Saved data entries:

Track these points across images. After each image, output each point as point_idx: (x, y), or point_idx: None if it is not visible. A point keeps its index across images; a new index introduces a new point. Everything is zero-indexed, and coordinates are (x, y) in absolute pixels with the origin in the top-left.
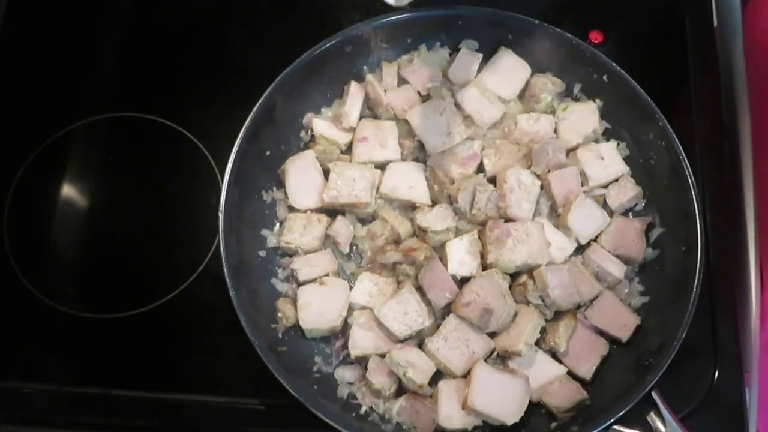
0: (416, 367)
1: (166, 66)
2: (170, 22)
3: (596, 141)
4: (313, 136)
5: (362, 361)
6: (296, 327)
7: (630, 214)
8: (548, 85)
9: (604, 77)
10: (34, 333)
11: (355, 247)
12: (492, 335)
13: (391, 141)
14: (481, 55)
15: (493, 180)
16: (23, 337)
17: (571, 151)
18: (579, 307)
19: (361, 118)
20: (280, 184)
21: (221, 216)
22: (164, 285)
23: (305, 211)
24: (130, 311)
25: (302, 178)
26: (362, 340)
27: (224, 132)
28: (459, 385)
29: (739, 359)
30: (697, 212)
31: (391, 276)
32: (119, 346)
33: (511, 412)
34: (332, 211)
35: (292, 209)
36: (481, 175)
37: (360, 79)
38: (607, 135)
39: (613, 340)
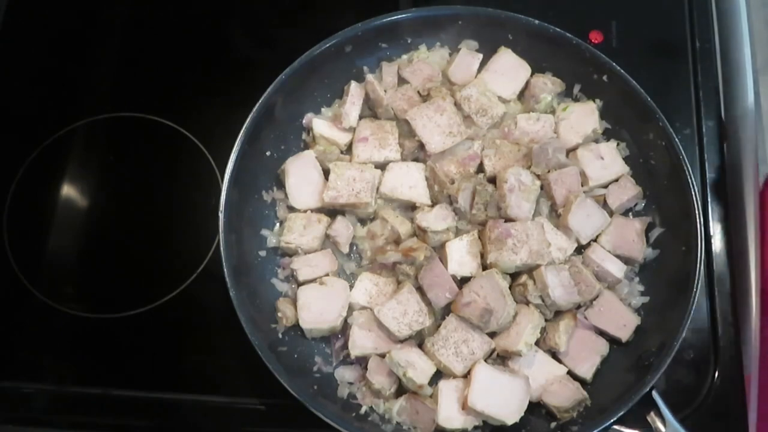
0: (416, 367)
1: (166, 66)
2: (170, 22)
3: (596, 141)
4: (313, 137)
5: (362, 361)
6: (296, 327)
7: (630, 214)
8: (548, 85)
9: (604, 77)
10: (34, 333)
11: (355, 247)
12: (492, 335)
13: (391, 141)
14: (481, 55)
15: (493, 180)
16: (23, 337)
17: (571, 151)
18: (579, 307)
19: (361, 118)
20: (280, 184)
21: (221, 216)
22: (164, 285)
23: (305, 211)
24: (130, 311)
25: (302, 178)
26: (362, 340)
27: (224, 132)
28: (459, 385)
29: (739, 359)
30: (697, 212)
31: (391, 276)
32: (119, 346)
33: (511, 412)
34: (332, 211)
35: (292, 209)
36: (481, 175)
37: (360, 79)
38: (607, 135)
39: (613, 340)
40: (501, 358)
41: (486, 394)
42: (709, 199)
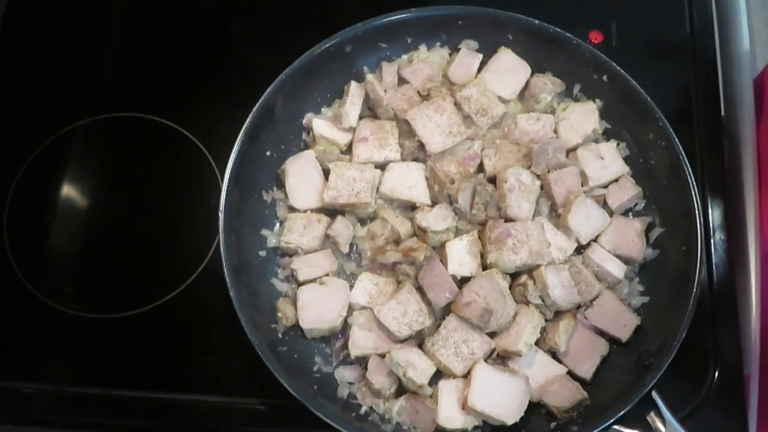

> _Task directions_
Make an exact copy of the records above, with the pictures left out.

> _Answer space_
Track these points across images. After each image, output each point as point_idx: (x, y), or point_idx: None if it is not visible. A point keeps its index across images; a new index introduces a new point. Everything is zero-indexed, and coordinates are (x, y) in absolute pixels with the origin in the top-left.
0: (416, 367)
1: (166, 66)
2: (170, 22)
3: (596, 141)
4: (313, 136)
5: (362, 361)
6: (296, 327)
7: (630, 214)
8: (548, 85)
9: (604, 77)
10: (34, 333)
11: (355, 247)
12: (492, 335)
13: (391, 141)
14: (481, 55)
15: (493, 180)
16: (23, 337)
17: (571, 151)
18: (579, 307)
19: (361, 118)
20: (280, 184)
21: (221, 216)
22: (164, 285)
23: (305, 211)
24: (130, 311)
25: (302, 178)
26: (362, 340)
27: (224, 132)
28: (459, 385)
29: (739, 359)
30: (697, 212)
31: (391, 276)
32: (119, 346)
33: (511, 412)
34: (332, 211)
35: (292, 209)
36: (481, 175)
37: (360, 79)
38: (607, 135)
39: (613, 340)
0: (416, 367)
1: (166, 66)
2: (170, 22)
3: (596, 141)
4: (313, 137)
5: (362, 361)
6: (296, 327)
7: (630, 214)
8: (548, 85)
9: (604, 77)
10: (34, 333)
11: (355, 247)
12: (492, 335)
13: (391, 141)
14: (481, 55)
15: (493, 180)
16: (23, 337)
17: (571, 151)
18: (579, 307)
19: (361, 118)
20: (280, 184)
21: (221, 216)
22: (164, 285)
23: (305, 211)
24: (130, 311)
25: (302, 178)
26: (362, 340)
27: (224, 132)
28: (459, 385)
29: (739, 359)
30: (697, 212)
31: (391, 276)
32: (119, 346)
33: (511, 412)
34: (332, 211)
35: (292, 209)
36: (481, 175)
37: (360, 79)
38: (607, 135)
39: (613, 340)
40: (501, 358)
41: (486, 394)
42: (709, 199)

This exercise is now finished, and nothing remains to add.